- Testo fornito
■ ■ ■ ■ ■
La storia si apre con Tim, giovane inglese di 21 anni, che viene informato dal padre di possedere, assieme a tutti i membri maschi della loro famiglia, il dono di viaggiare (solo a ritroso) nel tempo, nel tempo da loro effettivamente già vissuto: niente visite a Elena di Troia o possibilità di boicottare un giovane Hitler, per intenderci, ma solo la possibilità di rivivere – e modificare – eventi del proprio passato.

Parliamo di questa pellicola in questa rubrica ‘Fil(m)osofia’ non per la tematica fantascientifica del viaggio nel tempo, questione già molto battuta dalla cinematografia che l’ha affrontata in tutti i suoi paradossi in moltissime pellicole celebri. Questo film sembrerebbe lasciare inesplorato, nelle sue potenzialità (apparentemente) più eclatanti, il tema del viaggio nel tempo: il protagonista non usa il suo potere per diventare più ricco, o famoso, o per modificare drasticamente il corso della propria vita.

Eppure, Tim, guidato dal saggio padre, scopre un risvolto ancor più importante della possibilità di rivivere il proprio vissuto, un risvolto che forse inizialmente non farà venire i brividi agli appassionati di fantascienza, ma che – a ben guardare – ci dovrebbe riguardare tutti. Tim impara ad apprezzare il proprio tempo.

Quello che viene stravolto nella sua vita è lo sguardo con cui guarda alle cose, la prospettiva: non grandi eventi o straordinari successi definiscono chi siamo, ma le piccole cose del nostro quotidiano. A cambiare prospettiva, queste ‘piccole’ cose sono poi le più preziose e quelle che non vorremmo scoprire di non avere nelle nostre vite: gli affetti, l’amore (tra partner e tra genitori e figli), l’amicizia, la gentilezza.

Tim prova a rivivere due volte la stessa, normalissima, giornata. Mentre la prima volta si fa travolgere dalle ansie, arrabbiature, stanchezze e brutture che quotidianamente ci consumano, la seconda volta riesce ad apprezzarne la bellezza, anche nei piccoli gesti (il sorriso di una commessa, la possibilità di condividere con colleghi difficoltà e successi), e a non dare per scontato quanto di meraviglioso si ha (una moglie innamorata, dei figli, o una casa, per quanto incasinata).

Viene alla mente l’insegnamento di Epicuro. L’antico filosofo greco, in una celebre Lettera sulla felicità (o a Meneceo), ci invita ad apprezzare il nostro tempo, a godercelo appieno, senza farci travolgere dall’ansia progettuale per il futuro, perché volenti o nolenti il futuro non è in nostro potere, o quantomeno non lo è quanto vorremmo. Dalla filosofia epicurea i latini trarranno la celebre formula Carpe diem(diventata anch’essa topos frequentato dalla cinematografia): un ‘cogli l’attimo’ che non è da intendersi esclusivamente e riduttivamente come un ‘non sprecare le occasioni’, quanto come un godi appieno del presente.
■ ■ ■ ■ ■
- Compiti assegnati
**1.** Secondo il testo fornito, quanti anni ha Tim quando il padre gli rivela il dono di viaggiare nel tempo?
**2.** Ricopia dal testo fornito il tratto che va da "Tim prova a" fino a "per quanto incasinata).".
Le registrazioni non hanno alcun legame con il testo fornito.
■ ■ ■ ■ ■
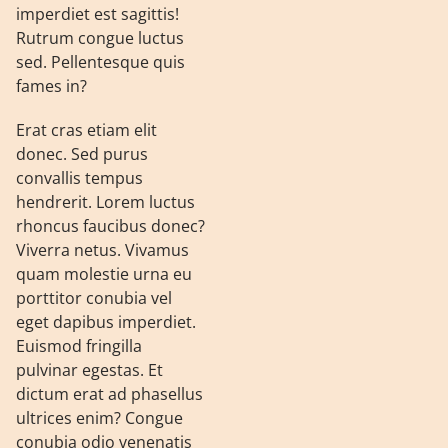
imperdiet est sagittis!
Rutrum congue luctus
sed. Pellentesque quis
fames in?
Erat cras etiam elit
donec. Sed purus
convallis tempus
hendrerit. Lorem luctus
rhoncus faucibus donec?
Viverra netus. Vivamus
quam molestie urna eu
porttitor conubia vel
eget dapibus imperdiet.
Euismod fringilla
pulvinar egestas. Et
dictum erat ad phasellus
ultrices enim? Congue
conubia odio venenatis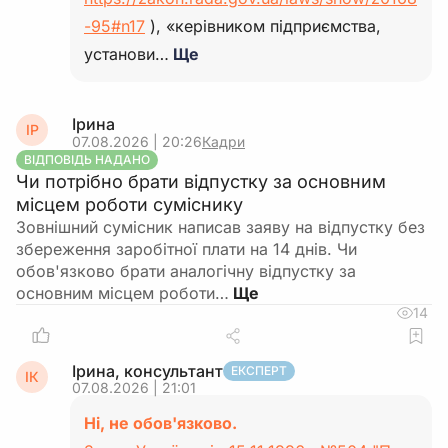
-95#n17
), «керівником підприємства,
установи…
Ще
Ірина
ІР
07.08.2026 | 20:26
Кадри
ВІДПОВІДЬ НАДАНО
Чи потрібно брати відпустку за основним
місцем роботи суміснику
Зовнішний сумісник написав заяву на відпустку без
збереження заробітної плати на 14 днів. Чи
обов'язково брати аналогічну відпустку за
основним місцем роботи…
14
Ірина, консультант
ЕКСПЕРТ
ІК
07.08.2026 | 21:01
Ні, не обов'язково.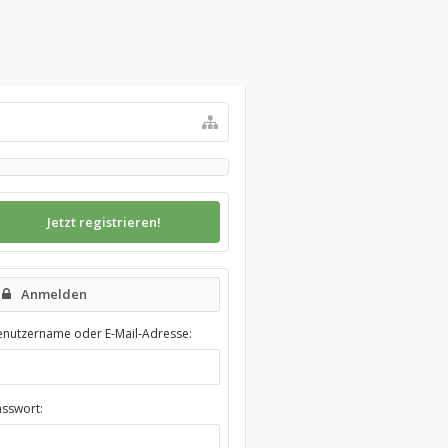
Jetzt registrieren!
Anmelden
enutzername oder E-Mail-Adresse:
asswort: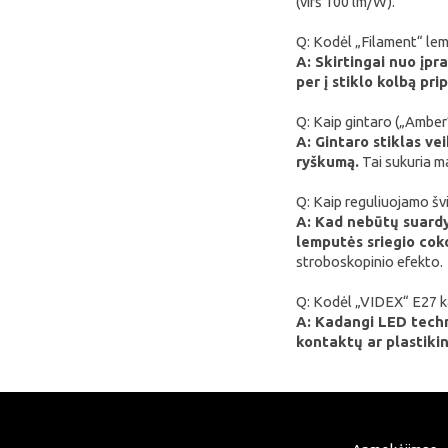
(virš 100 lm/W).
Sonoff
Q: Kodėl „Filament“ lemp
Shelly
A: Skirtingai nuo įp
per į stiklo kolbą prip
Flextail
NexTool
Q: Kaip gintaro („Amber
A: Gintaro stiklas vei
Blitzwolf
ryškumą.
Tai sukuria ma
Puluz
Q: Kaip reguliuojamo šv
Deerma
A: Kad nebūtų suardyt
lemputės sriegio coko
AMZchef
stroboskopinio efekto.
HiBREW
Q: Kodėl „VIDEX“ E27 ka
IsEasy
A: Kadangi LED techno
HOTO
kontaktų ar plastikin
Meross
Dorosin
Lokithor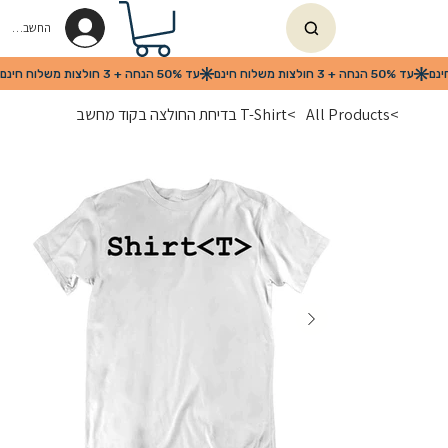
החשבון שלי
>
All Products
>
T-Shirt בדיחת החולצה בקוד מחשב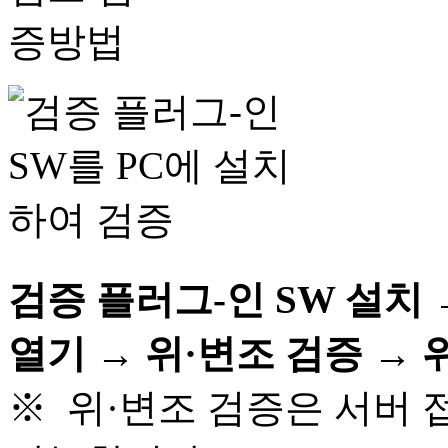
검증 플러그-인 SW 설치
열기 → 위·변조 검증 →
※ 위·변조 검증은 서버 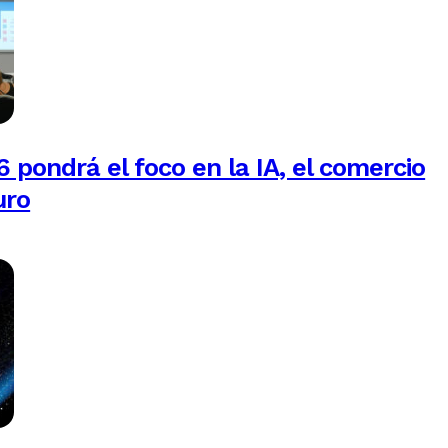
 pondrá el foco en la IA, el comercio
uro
■ ■ ■ ■ ■
- Risposte ai compiti
**1.** 21 anni.

**2.**
Tim prova a rivivere due volte la stessa, normalissima, giornata. Mentre la prima volta si fa travolgere dalle ansie, arrabbiature, stanchezze e brutture che quotidianamente ci consumano, la seconda volta riesce ad apprezzarne la bellezza, anche nei piccoli gesti (il sorriso di una commessa, la possibilità di condividere con colleghi difficoltà e successi), e a non dare per scontato quanto di meraviglioso si ha (una moglie innamorata, dei figli, o una casa, per quanto incasinata).